When one part-time employee wanted to know why he wasn’t getting much paid vacation time, Schultz started to lob the question toward a human-relations specialist in the audience–and then caught himself in mid sentence. “You know what?” Schultz declared. “You’ve been here 16 years. You deserve a vacation. We’re going to get you one.” The room burst into applause. Schultz came over to give the barista a hug, and someone snapped a picture.

Of course, there are those that believe that Schultz’s posturing is all public relations. His college initiatives, Ethos bottled water (it costs $1.80 and only 5 cents goes to charity, Bryant Simon points out), and other attempts to turn Starbucks into an experience of goodwill rather than just coffee could all be clever marketing. But people are getting degrees. And Schultz doesn’t seem like the type of guy who would openly lie to people just to make himself look good. Not if his stories of growing up poor and having to scrabble up are to be believed.

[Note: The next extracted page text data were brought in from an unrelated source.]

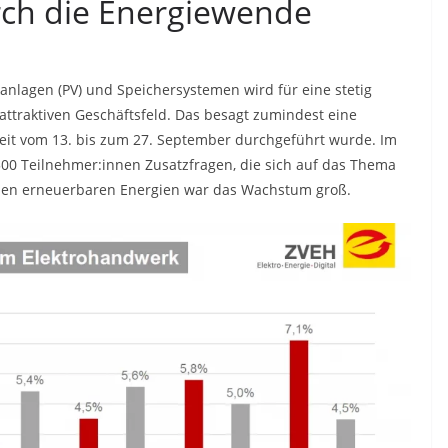
ch die Energiewende
anlagen (PV) und Speichersystemen wird für eine stetig
ttraktiven Geschäftsfeld. Das besagt zumindest eine
Zeit vom 13. bis zum 27. September durchgeführt wurde. Im
0 Teilnehmer:innen Zusatzfragen, die sich auf das Thema
 den erneuerbaren Energien war das Wachstum groß.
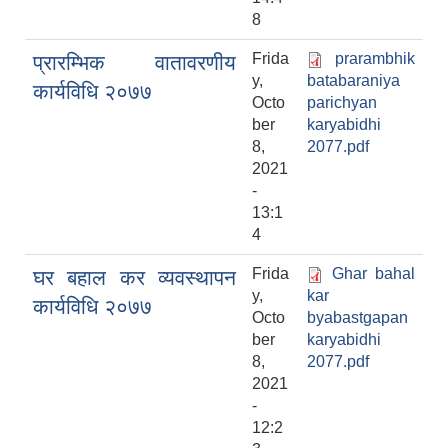
8
Frida
prarambhik
प्रारम्भिक वातावरणीय
y,
batabaraniya
कार्यविधि २०७७
Octo
parichyan
ber
karyabidhi
8,
2077.pdf
2021
-
13:1
4
Frida
Ghar bahal
घर बहाल कर व्यवस्थापन
y,
kar
कार्यविधि २०७७
Octo
byabastgapan
ber
karyabidhi
8,
2077.pdf
2021
-
12:2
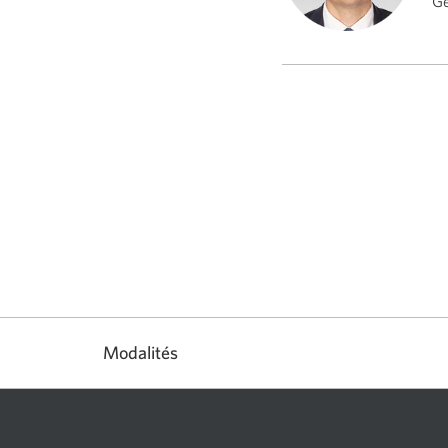
Ge
Modalités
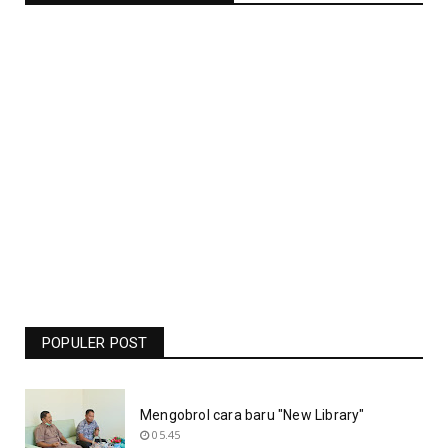
Jadwal Liga Champions Pekan Ini -
Barcelona Vs Man United Live RCTI -
Bolasport.com
POPULER POST
19.06
Mengobrol cara baru "New Library"
05.45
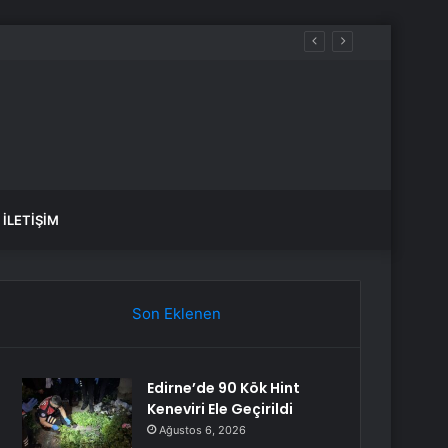
İLETIŞIM
Son Eklenen
Edirne’de 90 Kök Hint
Keneviri Ele Geçirildi
Ağustos 6, 2026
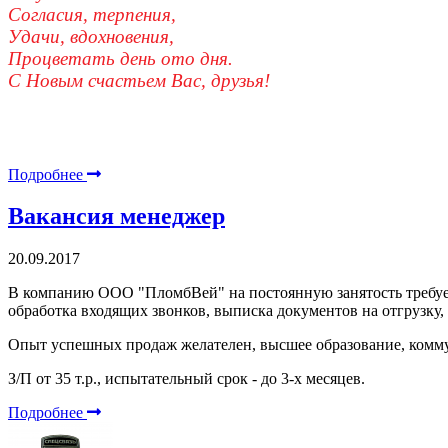
Согласия, терпения,
Удачи, вдохновения,
Процветать день ото дня.
С Новым счастьем Вас, друзья!
Подробнее
Вакансия менеджер
20.09.2017
В компанию ООО "ПломбВей" на постоянную занятость требуе
обработка входящих звонков, выписка документов на отгрузку
Опыт успешных продаж желателен, высшее образование, коммун
З/П от 35 т.р., испытательный срок - до 3-х месяцев.
Подробнее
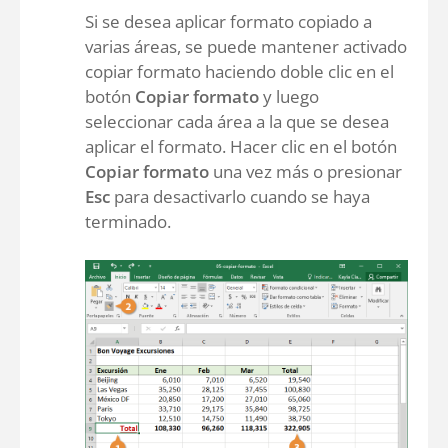
Si se desea aplicar formato copiado a
varias áreas, se puede mantener activado
copiar formato haciendo doble clic en el
botón
Copiar formato
y luego
seleccionar cada área a la que se desea
aplicar el formato. Hacer clic en el botón
Copiar formato
una vez más o presionar
Esc
para desactivarlo cuando se haya
terminado.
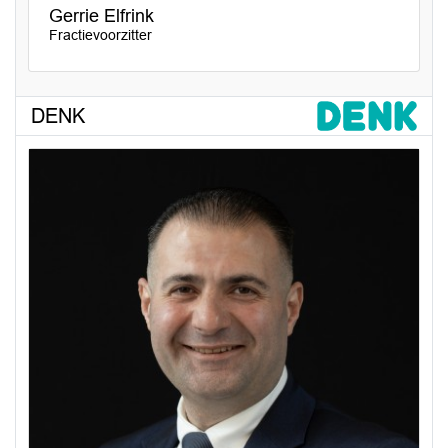
Gerrie Elfrink
Fractievoorzitter
DENK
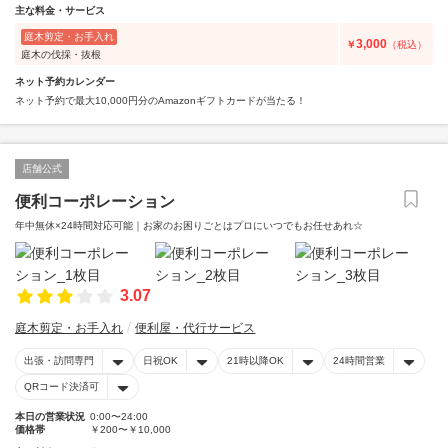
主な料金・サービス
庭木剪定・お手入れ
3,000
￥
（税込）
庭木の伐採・抜根
ネット予約カレンダー
ネット予約で最大10,000円分のAmazonギフトカードが当たる！
店舗公式
便利コーポレーション
年中無休×24時間対応可能｜お家のお困りごとはプロにいつでもお任せあれ☆
3.07
庭木剪定・お手入れ
便利屋・代行サービス
出張・訪問専門
日祝OK
21時以降OK
24時間営業
QRコード決済可
本日の営業状況
0:00〜24:00
価格帯
￥200〜￥10,000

And there’s one more piece of wisdom that’s important here. Schultz always wanted to give back, but he tells junior execs, those who also want to make a difference that they “have to earn the right.” You don’t just roll into a board room and start discussing how much money’s going to charity and how you’re going to send all the employees to school. As the profile points out, Schultz spent years being a success for investors in order to gain their trust and make sure that when he did start pulling initiatives to give back out of his briefcase that people were on board.

The entire profile, if you have the time on your lunch break (you may even be at a Starbucks!) is worth a read. It may not change your entire outlook on life, but it will remind you that underdogs sometimes win and that even the richest men may come from the humblest of beginnings.